DATA 1030: Hands-on Data Science (Fall, 1 credit)
Develops all aspects of the data science pipeline: data acquisition and cleaning, handling missing data, data storage, exploratory data analysis, visualization, feature engineering, modeling, interpretation, presentation in the context of real-world datasets. Fundamental considerations for data analysis are emphasized (the bias-variance tradeoff, training, validation, testing). Classical models and techniques for classification and regression are included (linear regression, ridge and lasso regression, logistic regression, support vector machines, decision trees, ensemble methods). Uses the Python data science ecosystem.
DATA 1050: Data Engineering (Fall, 1 credit)
Provides an introduction to computer science and programming for data science. Coverage includes data structures, algorithms, analysis of algorithms, algorithmic complexity, programming using test-driven design, use of debuggers and profilers, code organization, and version control. Additional topics include data science web applications, SQL and no-SQL databases, and distributed computing.
DATA 2020: Statistical Learning (Spring, 1 credit)
A modern introduction to inferential methods for regression analysis and statistical learning, with an emphasis on application in practical settings in the context of learning relationships from observed data. Topics will include basics of linear regression, variable selection and dimension reduction, and approaches to nonlinear regression. Extensions to other data structures such as longitudinal data and the fundamentals of causal inference will also be introduced. At the end of the course, students will be able to (1) describe the statistical underpinnings of regression-based approaches to data analysis, (2) use R to implement basic and advanced regression analysis on real data, (3) develop written explanations of data analyses used to answer scientific questions in context, and (4) provide a critical appraisal of common statistical analyses, including choice of method and assumptions underlying the method.
DATA 2040: Deep Learning and Special Topics in Data Science (Spring, 1 credit)

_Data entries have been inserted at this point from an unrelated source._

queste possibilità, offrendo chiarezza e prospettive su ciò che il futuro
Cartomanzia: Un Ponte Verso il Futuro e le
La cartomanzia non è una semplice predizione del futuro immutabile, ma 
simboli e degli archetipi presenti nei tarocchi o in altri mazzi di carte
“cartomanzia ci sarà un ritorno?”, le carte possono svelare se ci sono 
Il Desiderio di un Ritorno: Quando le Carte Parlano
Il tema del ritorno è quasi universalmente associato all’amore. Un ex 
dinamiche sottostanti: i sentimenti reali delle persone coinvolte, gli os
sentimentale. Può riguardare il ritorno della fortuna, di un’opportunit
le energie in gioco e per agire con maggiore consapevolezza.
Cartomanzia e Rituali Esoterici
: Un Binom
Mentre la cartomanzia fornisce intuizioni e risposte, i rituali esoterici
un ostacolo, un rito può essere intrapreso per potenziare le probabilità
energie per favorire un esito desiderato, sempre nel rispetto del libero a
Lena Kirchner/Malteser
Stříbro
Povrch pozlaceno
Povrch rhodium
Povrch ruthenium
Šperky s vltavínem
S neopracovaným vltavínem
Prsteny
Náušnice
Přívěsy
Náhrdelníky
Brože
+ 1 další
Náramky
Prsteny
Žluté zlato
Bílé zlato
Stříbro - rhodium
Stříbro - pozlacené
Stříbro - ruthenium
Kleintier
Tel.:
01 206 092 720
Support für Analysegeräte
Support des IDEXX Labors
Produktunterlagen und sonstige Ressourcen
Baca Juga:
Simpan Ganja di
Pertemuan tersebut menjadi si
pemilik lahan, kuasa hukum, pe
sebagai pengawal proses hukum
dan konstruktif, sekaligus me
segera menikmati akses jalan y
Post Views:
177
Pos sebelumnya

A hands-on introduction to neural networks, reinforcement learning, and related topics. Students will learn the theory of neural networks, including common optimization methods, activation and loss functions, regularization methods, and architectures. Topics include model interpretability, connections to other machine learning models, and computational considerations. Students will analyze a variety of real-world problems and data types, including image and natural language data.
DATA 2080: Data and Society (Spring, 1 credit)
A course on the social, political, and philosophical issues raised by the theory and practice of data science. Explores how data science is transforming not only our sense of science and scientific knowledge, but our sense of ourselves and our communities and our commitments concerning human affairs and institutions generally. Students will examine the field of data science in light of perspectives provided by the philosophy of science and technology, the sociology of knowledge, and science studies, and explore the consequences of data science for life in the first half of the 21st century.
DATA 2050: Data Practicum (Can be done anytime, 1 credit)
Students work with a practicum supervisor in industry (typically during an internship) or an academic researcher (typically as part of an ongoing research program) and solve a real-world data problem which exercises the skills developed in the program. Students will submit a proposal, weekly status reports, and a final paper and presentation. To receive credit the project must entail at least 180 hours of work and typically takes between 5 and 12 weeks to complete.